Mining Invariance from Nonlinear Multi-Environment Data: Binary Classification
Austin Goddard, Kang Du, Yu Xiang
TL;DR
This work tackles binary classification in multi-environment settings where the data-generating process can change across environments, including interventions on the target $Y$. It introduces the Binary Invariant Matching Property (bIMP) to identify invariant representations by exploiting an invariant conditional expectation $\mathop{\mathrm{E}}_{\mathcal{P}_e}[X_k|X_S,Y]$ and an SCM-based causal interpretation; a residual distribution test is used to identify valid $(k,S)$ pairs, which are then combined to predict $Y$ in unseen environments. The proposed bIMP framework yields a practical procedure that trains two sub-models per accepted pair and aggregates predictions across pairs, with variants using linear or GAM models to capture nonlinearities. Empirical results on synthetic and real data show that bIMP provides robust generalization to unseen environments and often outperforms standard baselines such as logistic regression and invariant causal prediction, highlighting its potential for causal domain adaptation in nonlinear, mixed-type data.
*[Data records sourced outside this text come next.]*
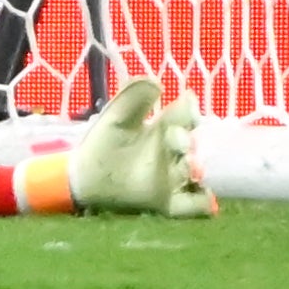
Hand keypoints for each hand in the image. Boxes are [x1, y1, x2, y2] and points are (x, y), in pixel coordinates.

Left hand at [66, 76, 214, 218]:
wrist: (83, 178)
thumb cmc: (102, 143)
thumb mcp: (115, 116)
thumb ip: (133, 97)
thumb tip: (158, 83)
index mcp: (163, 128)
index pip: (185, 115)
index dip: (190, 110)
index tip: (189, 109)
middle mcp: (173, 152)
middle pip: (193, 145)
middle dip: (190, 143)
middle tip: (183, 144)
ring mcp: (172, 177)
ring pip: (196, 173)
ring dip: (198, 170)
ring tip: (191, 168)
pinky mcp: (166, 201)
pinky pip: (193, 205)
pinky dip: (203, 202)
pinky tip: (206, 198)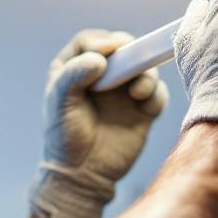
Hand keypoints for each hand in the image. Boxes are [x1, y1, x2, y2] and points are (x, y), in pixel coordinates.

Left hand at [29, 29, 168, 217]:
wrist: (83, 175)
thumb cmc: (65, 138)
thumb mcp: (60, 104)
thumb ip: (73, 76)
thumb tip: (100, 60)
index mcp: (74, 69)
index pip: (89, 42)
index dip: (101, 42)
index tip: (108, 51)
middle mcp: (101, 76)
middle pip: (122, 49)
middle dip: (130, 53)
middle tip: (131, 63)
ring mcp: (123, 92)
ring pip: (144, 68)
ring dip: (146, 74)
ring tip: (137, 92)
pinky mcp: (142, 110)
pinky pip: (157, 94)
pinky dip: (156, 96)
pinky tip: (145, 105)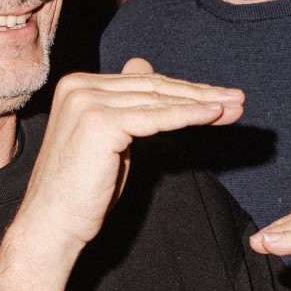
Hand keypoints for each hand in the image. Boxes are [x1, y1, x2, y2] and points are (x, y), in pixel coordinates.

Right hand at [16, 59, 244, 260]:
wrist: (52, 224)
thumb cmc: (81, 190)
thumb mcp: (108, 137)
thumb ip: (126, 104)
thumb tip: (143, 66)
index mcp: (78, 85)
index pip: (142, 82)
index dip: (184, 90)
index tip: (220, 97)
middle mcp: (79, 86)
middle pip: (153, 87)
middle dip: (199, 93)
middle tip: (237, 98)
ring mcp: (87, 101)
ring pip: (158, 100)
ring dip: (202, 103)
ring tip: (234, 107)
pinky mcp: (100, 122)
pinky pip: (155, 118)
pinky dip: (188, 115)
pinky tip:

Overall, the paper advances invariant learning for binary outcomes by marrying causal perspective with a scalable testing-and-aggregation strategy for environment generalization.
Abstract
Making predictions in an unseen environment given data from multiple training environments is a challenging task. We approach this problem from an invariance perspective, focusing on binary classification to shed light on general nonlinear data generation mechanisms. We identify a unique form of invariance that exists solely in a binary setting that allows us to train models invariant over environments. We provide sufficient conditions for such invariance and show it is robust even when environmental conditions vary greatly. Our formulation admits a causal interpretation, allowing us to compare it with various frameworks. Finally, we propose a heuristic prediction method and conduct experiments using real and synthetic datasets.